I vividly remember seeing a part of one of those poverty porn programmes years ago where a skint family and a wealthy family swapped houses for a week and I will never, ever forget a single mother working two jobs saying something like 'it just goes to show you what can happen if you work hard'. She was working two jobs and raising her children and her hard work wasn't getting her anywhere near stable housing never mind nice housing.

Thatsalineallright · 17/11/2025 10:12

ResusciAnnie · 17/11/2025 10:06

Erm I hope you realise you don't get an accurate picture of someone's real life and financial situation through social media?? It's a mirage.

Yes absolutely, and that's part of the problem. 'Keeping up with the Joneses' will bankrupt you when the Joneses are only posting the highlights on SM.

MyCatPrefersPeaches · 17/11/2025 10:12

FancyBiscuitsLevel · 17/11/2025 09:22

I guess it’s because we’ve not updated our idea of what a “rich person” lifestyle looks like to allow for the much lower standards of living across the board in the last 10 years or so.

”rich lifestyle” things feel like - “having a house big enough for each child to have a bedroom plus a guest room”, “can afford overseas holiday a year”, “can run two big cars”, “buy a 2nd home in the country/at the sea.” Except 20 years ago this was more standard middle class lifestyle, not the rich.

My lifestyle is very similar to the one my parents had when they were my age/had teen dcs.

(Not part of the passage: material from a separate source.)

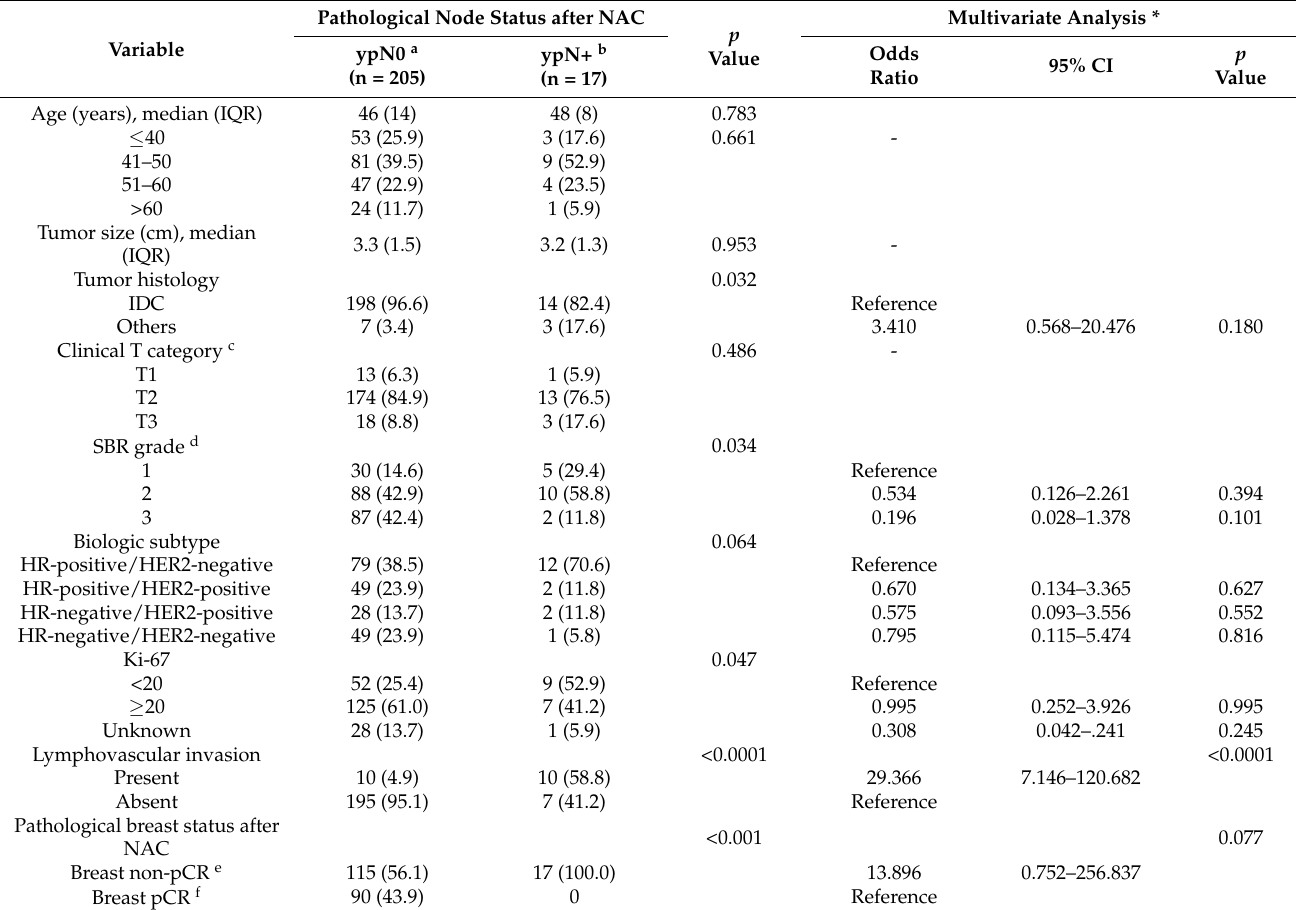
Table 2. Univariate and multivariate analysis of factors influencing the lymph node status in the whole patient cohort after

Except my dad was a teacher and DH earns about double what a teacher with the same level of responsibility would earn now. Someone with DHs job in the 90s would be living in a much bigger house with a much more luxurious lifestyle. So I’m not surprised that people who are on around £150k-ish don’t feel rich- many will be living a lower lifestyle than their own parents.

This is definitely the case. I was at university with friends who’d gone to private schools. There is simply no way the equivalent job would pay for that kind of education now - think GP dad, stay at home mum, two kids in private school all the way through, nice lifestyle including holidays abroad. No way could a GP fund the equivalent now.